- _Consigne 1_
Répondez à ces questions sur l'entretien avec Robert Reich :
(a) Quel poste occupait Robert Reich quand le président Clinton a signé la réforme de l'aide sociale ?
(b) Avec la critique générale de quelle personne Robert Reich se dit-il tout à fait d'accord ?
(c) Quel exemple de changement négatif cite-t-il si Donald Trump devient président ?
- _Consigne 2_
Prolongez l'entretien avec Robert Reich à partir de la dernière phrase qu'il prononce.

A.G. : Robert Reich, je me souviens de vos propos sur Democracy Now. Vous parliez du moment où le Président Clinton a signé la réforme de l’aide sociale ; vous étiez secrétaire au travail. Vous nous avez décrit votre déambulation dans les rues de Washington en cherchant les protestaires ; vous vous objectiez vigoureusement.

C’était un enjeu. Hilary Clinton avait soutenu cette loi. Alors, pouvez-vous répondre à Chris Hedges sur ces points. Donc entrez dans la jungle politique pour un petit moment.

R.R. : Amy, ce n’est pas qu’une simple promenade dans la jungle politique. Si Donald Trump devient président, si c’est à ça que vous référez, je pense que des changements négatifs, irrévocables vont se produire dont les nominations à la Cour suprême. Ça ne sera pas que la jungle politique cela va changer et empirer la structure du pays. Je suis tout-à-fait d’accord avec C. Hedges dans sa critique générale du néo libéralisme et de nombres de problèmes structurels qui font parti de la politique aujourd’hui. J’ai écrit sur ces sujets. J’ai fait plus qu’écrire. J’ai été au centre du pouvoir et j’y ai fait tout ce que je pouvais, tout ce qu’un individu peut faire et j’ai mobilisé et organisé d’autres personnes pour tenter de changer ce dans quoi nous nous retrouvons en ce moment.

- _Liste fournie_
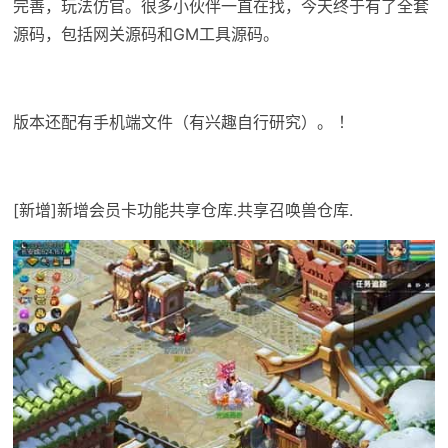
完善，玩法仿官。很多小伙伴一直在找，今天终于有了全套
源码，包括网关源码和GM工具源码。
版本还配有手机端文件（有兴趣自行研究）。 ！
[新增]新增会员卡功能共享仓库.共享召唤兽仓库.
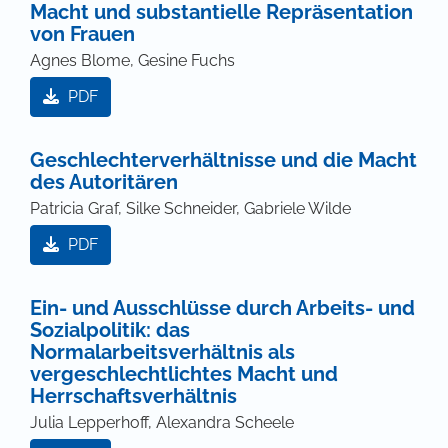
Macht und substantielle Repräsentation
von Frauen
Agnes Blome, Gesine Fuchs
PDF
Geschlechterverhältnisse und die Macht
des Autoritären
Patricia Graf, Silke Schneider, Gabriele Wilde
PDF
Ein- und Ausschlüsse durch Arbeits- und
Sozialpolitik: das
Normalarbeitsverhältnis als
vergeschlechtlichtes Macht und
Herrschaftsverhältnis
Julia Lepperhoff, Alexandra Scheele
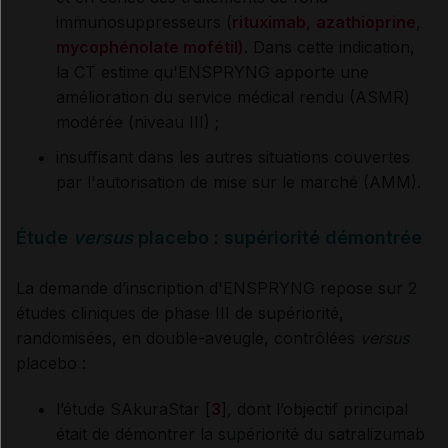
immunosuppresseurs (
rituximab
,
azathioprine
,
mycophénolate mofétil)
. Dans cette indication,
la CT estime qu'ENSPRYNG apporte une
amélioration du service médical rendu (ASMR)
modérée (niveau III) ;
insuffisant dans les autres situations couvertes
par l'autorisation de mise sur le marché (AMM).
Étude
versus
placebo : supériorité démontrée
La demande d’inscription d'ENSPRYNG repose sur 2
études cliniques de phase III de supériorité,
randomisées, en double-aveugle, contrôlées
versus
placebo :
l’étude SAkuraStar [
3
], dont l’objectif principal
était de démontrer la supériorité du satralizumab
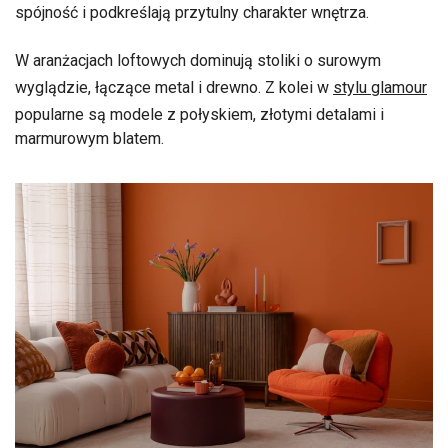
spójność i podkreślają przytulny charakter wnętrza.
W aranżacjach loftowych dominują stoliki o surowym
wyglądzie, łączące metal i drewno. Z kolei w
stylu glamour
popularne są modele z połyskiem, złotymi detalami i
marmurowym blatem.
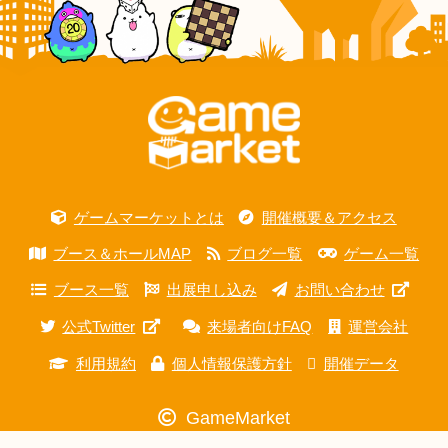
ゲームマーケットとは
開催概要＆アクセス
ブース＆ホールMAP
ブログ一覧
ゲーム一覧
ブース一覧
出展申し込み
お問い合わせ
公式Twitter
来場者向けFAQ
運営会社
利用規約
個人情報保護方針
開催データ
GameMarket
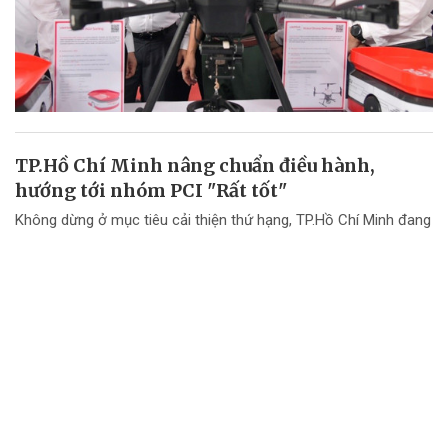
TP.Hồ Chí Minh nâng chuẩn điều hành,
hướng tới nhóm PCI "Rất tốt"
Không dừng ở mục tiêu cải thiện thứ hạng, TP.Hồ Chí Minh đang
chuyển mạnh tư duy từ "nâng điểm PCI" sang nâng cao chất
lượng điều hành và chất lượng phục vụ doanh nghiệp.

- _Réponse 1_
(a) Il était secrétaire au Travail.
(b) Il est d'accord avec la critique générale du néolibéralisme faite par Chris Hedges.
(c) Il cite les nominations à la Cour suprême.

- _Réponse 2_
Je pense que voter pour D. Trump ou dire qu’Hilary Clinton et Donald Trump c’est du pareil au même, est insensé. D. Trump est certainement le produit d’une sorte de système et d’une détérioration systématique installée aux USA depuis des années et qui génère des inégalités de revenus, de richesse et de pouvoir politique. Mais on ne peut pas combattre cela simplement en disant : « OK élisons D.Trump et espérons que le système s’améliorera et que les choses étant si déplorables le peuple se soulève et passe à la résistance armée » [6]. C’est insensé. C’est fou.

Nous devons être très, très stratégiques et progressistes. Nous devons voir les choses à long terme. Nous devons comprendre que Bernie Sanders nous fait avancer ; nous ne sommes plus là où nous étions avant sa campagne électorale. Nous lui devons beaucoup, nous devons beaucoup à son courage, son intégrité, à son pouvoir. La majorité des gens de moins de 30 ans ont voté pour lui. Et si vous y regardez de prêt, vous vous rendez compte que les moins de 30 ans ont voté en plus grand nombre pour lui que pour D.Trump et H. Clinton réunis. Nous sommes en train de bâtir un mouvement progressiste dans ce pays. Il nous faut encore 4 ans et je ne veux pas que D. Trump rende notre marche vers ce mouvement progressiste irréparablement difficile, sinon impossible.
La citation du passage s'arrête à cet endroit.